[EXCERPT PROVIDED — start]
    I have been very fortunate with the last 2 upgrades. I hope I am still just as fortunate.

    • Chuck McGinley
    • digitaldumdum

      No guarantees, but I’ll bet money Yosemite will work great with your Mac. I don’t think the basic architecture of the OS is changing.

    • I’ve got mavericks working on a 2008 iMac, you just need to download the update and put it onto a flashdrive. It will have to be a clean install though so thats something to consider, there’s plenty of guides out there to help you.

  • Yuan Mcfarlane

    I prefer the current dock, but everything else is awesome c:

  • Has anyone managed to figure out how to enable dark mode? I can’t find the option/toggle anywhere.

    • Anthony Snyder

      They haven’t added it to the betas yet. It’s in the works, don’t worry!

      • Damnit. I’ve been looking for it in every menu possible.

  • Teo Tose Trpevski II

    Great UI, its shame that some people just dont understand the beauty of simplicity and, flat design. Looove the translucent in everything

    • TonyLA

      Yes, i loved it when I had computers made by Hasbro and PlaySkool…

      • Anthony Snyder

        Hasbro and PlaySkool don’t make OSes silly goose. ;)

      • Teo Tose Trpevski II

        The colors add good energy to the environment, before we had only gray gradients and textures, but when u see many of them at the same time together with realistic icons, its just too much. This is a good move, and i like it because its not too fast like iOS6-> iOS7, people need some time

  • TonyLA

    “All app icons have been redesigned to fit an iOS 7-style appearance…”
[EXCERPT PROVIDED — finish]
[DATA RECORDS — start]
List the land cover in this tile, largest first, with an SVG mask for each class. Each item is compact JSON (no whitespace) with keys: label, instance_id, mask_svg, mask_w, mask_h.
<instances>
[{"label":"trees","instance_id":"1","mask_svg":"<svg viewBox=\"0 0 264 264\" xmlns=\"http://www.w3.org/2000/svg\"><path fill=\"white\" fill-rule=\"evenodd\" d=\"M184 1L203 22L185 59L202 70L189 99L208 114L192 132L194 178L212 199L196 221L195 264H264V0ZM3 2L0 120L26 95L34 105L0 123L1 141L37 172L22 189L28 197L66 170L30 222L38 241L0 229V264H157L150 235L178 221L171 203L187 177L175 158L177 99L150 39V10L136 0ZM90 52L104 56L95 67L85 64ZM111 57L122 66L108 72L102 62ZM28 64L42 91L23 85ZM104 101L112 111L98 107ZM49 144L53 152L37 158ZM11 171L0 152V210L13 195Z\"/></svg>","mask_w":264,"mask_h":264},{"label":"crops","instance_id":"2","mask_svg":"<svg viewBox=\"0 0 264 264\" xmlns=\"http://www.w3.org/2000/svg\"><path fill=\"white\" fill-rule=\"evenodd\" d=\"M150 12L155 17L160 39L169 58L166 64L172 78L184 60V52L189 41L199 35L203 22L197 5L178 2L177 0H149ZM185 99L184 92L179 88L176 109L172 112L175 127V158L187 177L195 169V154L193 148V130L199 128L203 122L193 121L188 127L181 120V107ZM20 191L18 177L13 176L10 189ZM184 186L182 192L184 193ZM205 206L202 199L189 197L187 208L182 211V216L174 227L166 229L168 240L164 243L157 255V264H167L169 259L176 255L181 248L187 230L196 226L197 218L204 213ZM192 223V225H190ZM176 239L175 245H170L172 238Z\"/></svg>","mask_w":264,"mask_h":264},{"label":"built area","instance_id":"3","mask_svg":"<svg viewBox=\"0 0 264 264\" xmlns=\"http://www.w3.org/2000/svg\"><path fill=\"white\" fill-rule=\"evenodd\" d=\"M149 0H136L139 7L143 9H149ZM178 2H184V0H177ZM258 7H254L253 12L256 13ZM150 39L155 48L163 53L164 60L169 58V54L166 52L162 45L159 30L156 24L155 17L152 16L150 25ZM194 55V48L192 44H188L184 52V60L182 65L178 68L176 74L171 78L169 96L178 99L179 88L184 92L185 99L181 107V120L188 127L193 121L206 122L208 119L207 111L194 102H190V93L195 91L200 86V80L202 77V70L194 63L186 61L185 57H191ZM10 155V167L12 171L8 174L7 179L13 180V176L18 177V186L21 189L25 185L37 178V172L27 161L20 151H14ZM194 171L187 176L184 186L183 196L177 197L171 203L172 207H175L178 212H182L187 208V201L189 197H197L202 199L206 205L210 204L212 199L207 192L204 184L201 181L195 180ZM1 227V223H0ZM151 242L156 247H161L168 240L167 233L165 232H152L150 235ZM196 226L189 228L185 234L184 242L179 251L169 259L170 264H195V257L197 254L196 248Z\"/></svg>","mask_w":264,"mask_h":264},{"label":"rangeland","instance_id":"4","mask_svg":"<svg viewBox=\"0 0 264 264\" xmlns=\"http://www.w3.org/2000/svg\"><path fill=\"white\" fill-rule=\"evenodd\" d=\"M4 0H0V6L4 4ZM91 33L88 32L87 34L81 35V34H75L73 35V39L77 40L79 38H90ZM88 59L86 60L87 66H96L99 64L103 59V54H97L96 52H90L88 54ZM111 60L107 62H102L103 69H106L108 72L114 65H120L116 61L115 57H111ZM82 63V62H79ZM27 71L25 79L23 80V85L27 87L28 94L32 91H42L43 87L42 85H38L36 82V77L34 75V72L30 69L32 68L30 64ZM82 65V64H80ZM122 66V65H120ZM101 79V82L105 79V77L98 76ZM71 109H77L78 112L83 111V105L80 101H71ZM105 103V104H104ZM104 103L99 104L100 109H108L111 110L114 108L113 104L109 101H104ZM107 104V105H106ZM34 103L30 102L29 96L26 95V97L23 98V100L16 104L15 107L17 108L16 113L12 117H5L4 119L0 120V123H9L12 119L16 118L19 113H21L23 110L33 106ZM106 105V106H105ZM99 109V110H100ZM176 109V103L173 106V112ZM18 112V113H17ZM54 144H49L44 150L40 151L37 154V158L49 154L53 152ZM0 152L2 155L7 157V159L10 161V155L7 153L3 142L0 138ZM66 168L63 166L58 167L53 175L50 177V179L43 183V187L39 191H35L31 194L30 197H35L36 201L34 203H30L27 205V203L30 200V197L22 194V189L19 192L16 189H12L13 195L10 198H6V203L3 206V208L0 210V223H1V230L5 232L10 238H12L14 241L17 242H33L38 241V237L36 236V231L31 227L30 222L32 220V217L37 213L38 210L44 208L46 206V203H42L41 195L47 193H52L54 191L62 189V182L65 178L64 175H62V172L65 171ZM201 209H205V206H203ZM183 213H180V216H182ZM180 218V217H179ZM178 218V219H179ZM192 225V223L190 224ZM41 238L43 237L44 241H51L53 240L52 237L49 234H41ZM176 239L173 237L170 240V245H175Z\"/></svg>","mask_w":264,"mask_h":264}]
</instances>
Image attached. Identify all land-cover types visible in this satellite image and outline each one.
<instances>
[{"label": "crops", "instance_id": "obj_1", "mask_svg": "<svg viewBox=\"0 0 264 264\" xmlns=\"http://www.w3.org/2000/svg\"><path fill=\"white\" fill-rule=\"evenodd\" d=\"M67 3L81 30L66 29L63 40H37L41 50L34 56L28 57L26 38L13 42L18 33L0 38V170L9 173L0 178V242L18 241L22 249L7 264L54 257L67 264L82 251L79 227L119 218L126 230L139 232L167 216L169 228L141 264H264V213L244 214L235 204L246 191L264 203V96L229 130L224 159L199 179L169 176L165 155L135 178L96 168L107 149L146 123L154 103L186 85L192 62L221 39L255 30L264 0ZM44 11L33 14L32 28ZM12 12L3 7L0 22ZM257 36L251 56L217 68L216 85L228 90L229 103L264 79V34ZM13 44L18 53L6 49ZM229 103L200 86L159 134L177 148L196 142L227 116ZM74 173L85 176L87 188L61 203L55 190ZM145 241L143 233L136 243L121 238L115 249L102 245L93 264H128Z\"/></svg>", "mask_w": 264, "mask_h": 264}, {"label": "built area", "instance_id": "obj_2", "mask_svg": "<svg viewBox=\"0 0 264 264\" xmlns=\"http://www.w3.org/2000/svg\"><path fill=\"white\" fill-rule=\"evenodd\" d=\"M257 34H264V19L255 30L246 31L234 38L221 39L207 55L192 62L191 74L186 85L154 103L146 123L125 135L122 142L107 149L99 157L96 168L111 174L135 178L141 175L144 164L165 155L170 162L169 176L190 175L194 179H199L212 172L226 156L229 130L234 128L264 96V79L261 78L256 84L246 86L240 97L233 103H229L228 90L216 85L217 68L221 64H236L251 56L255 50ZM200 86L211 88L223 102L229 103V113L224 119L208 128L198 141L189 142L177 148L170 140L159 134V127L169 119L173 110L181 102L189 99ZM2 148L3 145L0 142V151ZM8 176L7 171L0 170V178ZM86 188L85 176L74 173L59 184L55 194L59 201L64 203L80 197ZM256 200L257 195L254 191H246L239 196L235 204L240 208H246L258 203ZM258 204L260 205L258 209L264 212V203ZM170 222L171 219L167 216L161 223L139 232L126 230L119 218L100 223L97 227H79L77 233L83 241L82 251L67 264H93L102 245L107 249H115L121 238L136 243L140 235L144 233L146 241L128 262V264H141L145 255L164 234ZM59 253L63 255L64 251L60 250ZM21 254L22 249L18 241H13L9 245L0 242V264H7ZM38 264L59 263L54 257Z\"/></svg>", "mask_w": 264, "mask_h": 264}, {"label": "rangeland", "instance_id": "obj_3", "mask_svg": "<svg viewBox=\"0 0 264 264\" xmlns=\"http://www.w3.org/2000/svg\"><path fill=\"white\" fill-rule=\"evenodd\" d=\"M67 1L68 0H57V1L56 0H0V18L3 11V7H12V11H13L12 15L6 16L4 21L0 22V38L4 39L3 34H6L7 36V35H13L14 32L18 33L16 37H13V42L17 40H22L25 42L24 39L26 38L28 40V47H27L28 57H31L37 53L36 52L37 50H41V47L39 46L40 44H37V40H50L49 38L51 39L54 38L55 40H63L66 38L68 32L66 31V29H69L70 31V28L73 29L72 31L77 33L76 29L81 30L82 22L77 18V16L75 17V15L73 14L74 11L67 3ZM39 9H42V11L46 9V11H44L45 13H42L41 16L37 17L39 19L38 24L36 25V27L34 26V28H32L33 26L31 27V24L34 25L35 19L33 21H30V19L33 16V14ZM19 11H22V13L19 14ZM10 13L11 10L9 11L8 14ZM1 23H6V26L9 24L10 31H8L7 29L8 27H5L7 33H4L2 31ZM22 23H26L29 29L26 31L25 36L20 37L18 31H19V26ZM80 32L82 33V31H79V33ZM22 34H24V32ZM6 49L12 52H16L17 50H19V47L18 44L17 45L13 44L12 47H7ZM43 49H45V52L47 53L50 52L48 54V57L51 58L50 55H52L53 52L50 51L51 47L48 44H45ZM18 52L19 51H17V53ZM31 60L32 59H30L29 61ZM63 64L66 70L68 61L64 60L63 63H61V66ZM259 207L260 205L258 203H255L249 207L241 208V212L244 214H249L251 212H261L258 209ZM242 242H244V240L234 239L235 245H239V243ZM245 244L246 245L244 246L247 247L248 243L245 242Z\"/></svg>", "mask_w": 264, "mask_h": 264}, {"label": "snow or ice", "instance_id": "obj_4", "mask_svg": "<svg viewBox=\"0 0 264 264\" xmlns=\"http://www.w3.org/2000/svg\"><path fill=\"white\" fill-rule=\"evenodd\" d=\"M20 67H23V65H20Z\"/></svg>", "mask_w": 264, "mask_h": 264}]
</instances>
[DATA RECORDS — finish]
* WHAT TO DO:
Continue the comment thread about Yosemite, starting right after its final line. The items come from a different source than the text.

* YOUR RESPONSE:
    Seriously?? Are there NO freakin’ adults left at Apple??? STOP THE DUMBING DOWN OF THE OS!!!

    • Anthony Snyder

      The Apps look a lot better imo yet strangely similar. All they did was change the colors and shape pretty much.

      • raygungirl

        The new UI looks great. It was inevitable that someday OS X would change its look, and back when iOS 7 launched I was really dreading it. But having seen it in action, I actually think the new style looks better on the Mac than it does on the iPad and iPhone.

      • Lucus Bendzsa

        Look at the original when it changed to the 3D dock I remember every one complaining. People complain to complain.

    • Marcus Winchester

      The icons look really good my friend, they’re not cartoony but they are flattened and look a lot more modern. And the dark mode they’re bringing just looks awesome

      • TonyLA

        Yes, they look exactly how I’d expect them to look on a Windows machine or Android device. But Apple was known for being trend-setting, not following the bleating herds. The icons were part of a mind-set that encouraged creativity. Now it looks pretty much like all the other systems.

  • Chris Joyce

    My first Mac was a PowerMac G3, back in the day when hardware products had version names like Pismo etc. It ran OS8.9 but it was called… ‘Yosemite’.

  • Chris Joyce
  • Chris Joyce

    I was waiting for the replacement of ‘Aqua’ to be named OS11
    OSX launched the aqua interface. With its retirment, we should have moved to OS11, OS10.10 is just bad math. We’ve already had 10.1, it was called Puma.

    • Alexander Jones

      Assuming version numbers are decimals is just bad math ;)

  • William D

    It’s a bit painful to use without a Retina screen.. The clock icon, for example, is now one pixel thin and the text doesn’t work so well. Text also doesn’t look too good. Just reinforces my believe that the iMac update this year will be 4K. Still i believe this is a very good update – OS X was looking tired.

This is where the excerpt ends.